> **Extract to read**:
· · ·

We’re only five weeks into the NFL season and teams are far from finished products.

That didn’t stop ESPN’s First Take crew from debating the Ravens as Super Bowl contenders, and Max Kellerman is ‘selling’ the narrative.

“I’m selling them as contenders,” Kellerman said. “I don’t think [Lamar] Jackson is ready yet to call [the Ravens] Super Bowl contenders.”

“When you watch him, you don’t think of him as a very accurate passer, particularly down the field,” he said. “... So in your age 22 season, do I believe a quarterback who needs work in that regard … is he ready to take an offense to a Super Bowl? No, I don’t think he is.”

ESPN’s Ryan Clark went a step further to say the Ravens are “not even in the conversation.”

“[W]e thought this team could compete to win the AFC North, which they still can because it’s not as strong,” Clark said. “But even looking at the AFC as a whole, this team doesn’t win, this team doesn’t cut it, and it’s another year away from even competing to be an AFC champion.”

After an up-and-down performance against the Steelers, Clark believes in Jackson more as a runner than a thrower at this point in his career.

“What happened with Jackson happens so often with quarterbacks who are considered, quote-on-quote, running quarterbacks,” Clark said. “Now he’s taking some of that athleticism away trying to show people that he can sit in the pocket and make throws. There were opportunities yesterday where if he uses his legs, which to me is still where he’s still going to make his money, at least early on his career.”

Jackson has said he hates running, and he’s vastly improved as a passer in his second year. He’s thrown for more yards (1,271) and touchdowns (11) in fewer attempts than last season, and his completion percentage is even up seven percent (65.4).

Still, pundits such as The Athletic’s Jeff Zrebiec and The Baltimore Sun’s Jonas Shaffer have acknowledged that the offense must improve going forward.

“The Ravens still rank first in the NFL in points per game (32.2) and third in yards per game (441.4),” Zrebiec wrote. “Those numbers are skewed, of course, by the 59 points they put on the lowly Miami Dolphins in Week One. Still, they’ve consistently shown an ability to move the ball. The onus now is on Greg Roman’s group to do more, and to cut down on the mistakes that are keeping drives from the end zone.”

· · ·

> **Data section**:
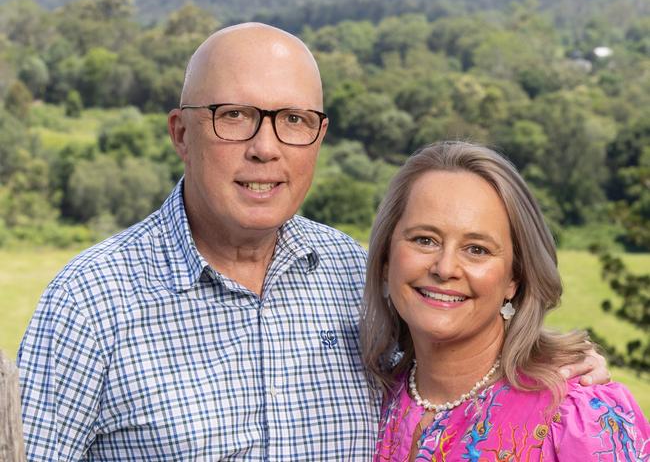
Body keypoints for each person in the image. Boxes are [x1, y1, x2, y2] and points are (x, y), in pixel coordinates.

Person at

· · ·

> **Task list**:
[A] In the Ravens article, how many touchdown passes has Lamar Jackson thrown this season?
[B] Copy the Ravens article word for word, starting with "Still, pundits such" and going on through "improve going forward.".
The lines have no connection to the text.

> **Written responses**:
[A] 11

[B]
Still, pundits such as The Athletic’s Jeff Zrebiec and The Baltimore Sun’s Jonas Shaffer have acknowledged that the offense must improve going forward.